If the model begins echoing the prompt template, it hits a stop word within 1 or 2 tokens and halts generation immediately. This terminates failed inference loops in under 50ms, allowing an instantaneous fallback to MiniCPM.


3. Custom UI/UX: The "Fog of War"

To support the cognitive design of the pacemaker (which aims to reduce cognitive load), the app features a minimal, custom dark theme. By leveraging Gradio's CSS custom properties on :root and .dark, we overrode Gradio's standard elements to deliver a clean, borderless dark UI styled like a game interface:

  • Fog of War: Completed history is styled with low opacity (opacity: 0.3) and blurred (filter: blur(2px)) to keep the user's attention anchored on the single next step.
  • Start Button Theme: Overrode Gradio's default primary orange buttons to match the deep forest green theme of the interface.
  • Timer and Recovery: Included a clean "Start Over" action flow to allow user recovery once the circuit breaker fires.

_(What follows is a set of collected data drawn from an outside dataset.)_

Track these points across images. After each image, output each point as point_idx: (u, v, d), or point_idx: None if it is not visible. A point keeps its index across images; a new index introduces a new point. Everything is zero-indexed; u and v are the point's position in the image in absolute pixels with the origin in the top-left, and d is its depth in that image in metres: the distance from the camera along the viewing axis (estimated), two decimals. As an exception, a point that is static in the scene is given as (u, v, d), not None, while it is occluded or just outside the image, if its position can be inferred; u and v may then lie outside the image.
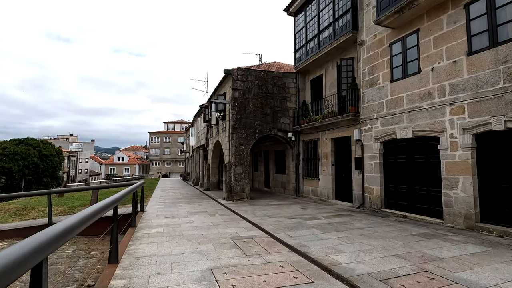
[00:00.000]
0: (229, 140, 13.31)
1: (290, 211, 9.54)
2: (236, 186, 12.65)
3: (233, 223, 7.61)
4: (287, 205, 10.98)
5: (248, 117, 13.07)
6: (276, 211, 9.59)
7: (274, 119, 13.58)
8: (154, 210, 9.97)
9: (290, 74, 14.16)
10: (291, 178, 14.37)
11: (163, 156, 63.78)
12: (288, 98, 13.99)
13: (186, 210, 9.95)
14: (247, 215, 8.78)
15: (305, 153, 13.56)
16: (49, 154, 47.36)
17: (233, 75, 12.97)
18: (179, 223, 7.69)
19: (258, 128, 13.22)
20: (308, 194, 13.07)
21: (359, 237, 5.92)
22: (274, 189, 16.38)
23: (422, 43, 7.69)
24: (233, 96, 12.90)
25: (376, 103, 9.14)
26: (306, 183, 13.25)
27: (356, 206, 9.79)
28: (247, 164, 12.99)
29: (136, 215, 7.23)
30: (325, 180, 11.83)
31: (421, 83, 7.65)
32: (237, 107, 12.90)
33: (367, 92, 9.55)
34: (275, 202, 11.92)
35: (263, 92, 13.45)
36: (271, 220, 7.93)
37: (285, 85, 13.99)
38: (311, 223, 7.51)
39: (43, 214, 10.72)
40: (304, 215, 8.63)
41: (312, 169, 12.89)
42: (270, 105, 13.56)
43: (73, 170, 62.34)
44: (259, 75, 13.46)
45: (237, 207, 10.53)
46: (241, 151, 12.86)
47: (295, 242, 5.61)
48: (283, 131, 13.74)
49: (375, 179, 9.12)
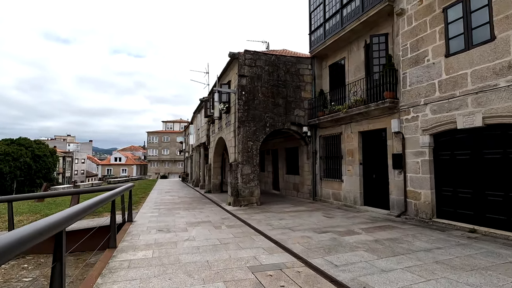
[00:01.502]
0: (234, 136, 11.43)
1: (313, 220, 7.66)
2: (244, 189, 10.76)
3: (247, 241, 5.72)
4: (307, 212, 9.08)
5: (257, 108, 11.18)
6: (297, 220, 7.71)
7: (286, 111, 11.69)
8: (145, 220, 8.07)
9: (304, 60, 12.28)
10: (305, 179, 12.48)
11: (161, 157, 61.83)
12: (302, 87, 12.11)
13: (185, 220, 8.06)
14: (262, 227, 6.89)
15: (323, 150, 11.67)
16: (42, 154, 45.42)
17: (240, 59, 11.08)
18: (176, 240, 5.79)
19: (268, 121, 11.33)
20: (327, 198, 11.18)
21: (438, 268, 4.03)
22: (284, 191, 14.49)
23: (496, 1, 5.82)
24: (240, 83, 11.02)
25: (424, 85, 7.26)
26: (325, 185, 11.36)
27: (395, 214, 7.91)
28: (256, 163, 11.11)
29: (116, 232, 5.32)
30: (350, 181, 9.94)
31: (496, 54, 5.77)
32: (244, 97, 11.01)
33: (410, 73, 7.68)
34: (290, 208, 10.03)
35: (274, 79, 11.56)
36: (296, 235, 6.04)
37: (299, 71, 12.11)
38: (351, 240, 5.62)
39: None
40: (334, 227, 6.75)
41: (333, 168, 11.00)
42: (282, 95, 11.67)
43: (69, 171, 60.34)
44: (269, 60, 11.58)
45: (247, 215, 8.64)
46: (249, 148, 10.97)
47: (348, 278, 3.72)
48: (297, 124, 11.86)
49: (422, 181, 7.24)
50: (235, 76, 11.60)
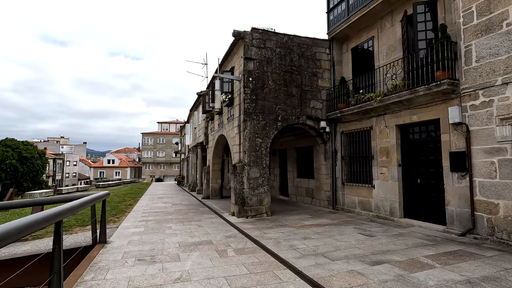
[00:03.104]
0: (239, 132, 9.48)
1: (350, 241, 5.70)
2: (251, 196, 8.78)
3: (269, 281, 3.74)
4: (334, 226, 7.13)
5: (267, 99, 9.24)
6: (328, 241, 5.75)
7: (301, 102, 9.77)
8: (124, 241, 6.05)
9: (322, 42, 10.38)
10: (322, 184, 10.54)
11: (156, 159, 59.55)
12: (319, 75, 10.20)
13: (178, 239, 6.06)
14: (284, 253, 4.92)
15: (345, 149, 9.75)
16: (30, 156, 42.96)
17: (246, 39, 9.14)
18: (161, 282, 3.79)
19: (280, 114, 9.40)
20: (352, 207, 9.24)
21: None
22: (295, 197, 12.53)
23: None
24: (247, 68, 9.08)
25: (503, 58, 5.37)
26: (349, 191, 9.42)
27: (458, 232, 5.98)
28: (266, 165, 9.15)
29: (60, 278, 3.28)
30: (384, 187, 8.02)
31: None
32: (252, 84, 9.07)
33: (478, 44, 5.79)
34: (310, 220, 8.07)
35: (286, 64, 9.65)
36: (340, 270, 4.08)
37: (315, 56, 10.20)
38: (429, 280, 3.68)
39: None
40: (386, 254, 4.80)
41: (359, 171, 9.07)
42: (297, 83, 9.75)
43: (60, 174, 57.83)
44: (281, 41, 9.66)
45: (259, 232, 6.66)
46: (257, 146, 9.02)
47: None
48: (314, 119, 9.93)
49: (501, 189, 5.33)
50: (240, 61, 9.67)
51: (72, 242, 5.96)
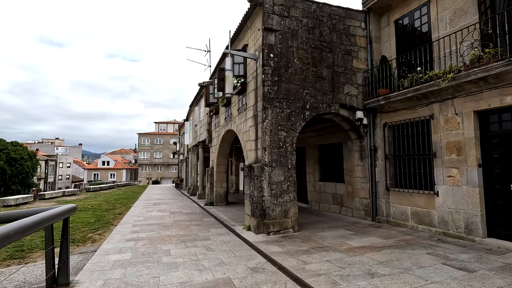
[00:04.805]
0: (255, 124, 7.48)
1: (448, 283, 3.69)
2: (274, 206, 6.75)
3: None
4: (398, 251, 5.10)
5: (293, 81, 7.24)
6: (409, 279, 3.73)
7: (333, 86, 7.78)
8: (99, 280, 3.99)
9: (356, 14, 8.40)
10: (357, 189, 8.54)
11: (153, 160, 57.28)
12: (354, 53, 8.22)
13: (181, 278, 4.00)
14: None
15: (390, 145, 7.75)
16: (19, 157, 40.63)
17: (266, 5, 7.14)
18: None
19: (309, 101, 7.39)
20: (402, 219, 7.22)
21: None
22: (317, 205, 10.52)
23: None
24: (267, 41, 7.06)
25: None
26: (397, 199, 7.41)
27: None
28: (292, 166, 7.17)
29: None
30: (455, 195, 6.01)
31: None
32: (273, 62, 7.06)
33: None
34: (355, 239, 6.04)
35: (315, 39, 7.65)
36: None
37: (349, 30, 8.22)
38: None
39: None
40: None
41: (413, 173, 7.06)
42: (328, 63, 7.76)
43: (52, 176, 55.39)
44: (308, 10, 7.67)
45: (295, 261, 4.62)
46: (281, 142, 7.02)
47: None
48: (349, 108, 7.94)
49: None
50: (256, 35, 7.68)
51: (17, 284, 3.89)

4. Key Takeaways & Small Model Constraints

  1. Syntax Constraints are Sampler Constraints: Constraining text syntax with GBNF without matching stop criteria can lead to sampler deadlocks. Always align your grammar's allowed character space with your engine's stop sequences.
  2. LoRA Fine-tuning is Highly Sensitive: A 4B parameter model is highly sensitive to format drift. Minor discrepancies between fine-tuning prompt structure and inference structure will cause formatting breakdowns.
  3. Optimized CPU Execution: With optimized GGUF quantizations and proper early stopping, both models run under 50ms per token on consumer CPU laptop hardware, making fully offline cognitive assistance viable.